## Task to complete
Reproduce verbatim the lines of the records below, beginning with the line that contains "genus: Eristalis" and ending after the line that contains "scientific name: Quercus rubra". Both of these lines are included.

## Information shown
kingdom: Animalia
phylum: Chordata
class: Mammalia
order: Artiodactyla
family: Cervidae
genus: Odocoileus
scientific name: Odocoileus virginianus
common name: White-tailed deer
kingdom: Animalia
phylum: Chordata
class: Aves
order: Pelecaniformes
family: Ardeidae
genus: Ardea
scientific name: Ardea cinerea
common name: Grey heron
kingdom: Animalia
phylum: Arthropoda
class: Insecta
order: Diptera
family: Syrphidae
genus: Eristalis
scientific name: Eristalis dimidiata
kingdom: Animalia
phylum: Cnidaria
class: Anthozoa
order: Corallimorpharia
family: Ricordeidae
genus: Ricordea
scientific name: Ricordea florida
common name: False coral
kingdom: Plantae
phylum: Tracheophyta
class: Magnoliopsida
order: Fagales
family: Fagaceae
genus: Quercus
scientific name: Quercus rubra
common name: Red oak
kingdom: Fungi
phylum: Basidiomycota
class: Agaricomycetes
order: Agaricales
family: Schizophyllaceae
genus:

## Answer to this problem
genus: Eristalis
scientific name: Eristalis dimidiata
kingdom: Animalia
phylum: Cnidaria
class: Anthozoa
order: Corallimorpharia
family: Ricordeidae
genus: Ricordea
scientific name: Ricordea florida
common name: False coral
kingdom: Plantae
phylum: Tracheophyta
class: Magnoliopsida
order: Fagales
family: Fagaceae
genus: Quercus
scientific name: Quercus rubra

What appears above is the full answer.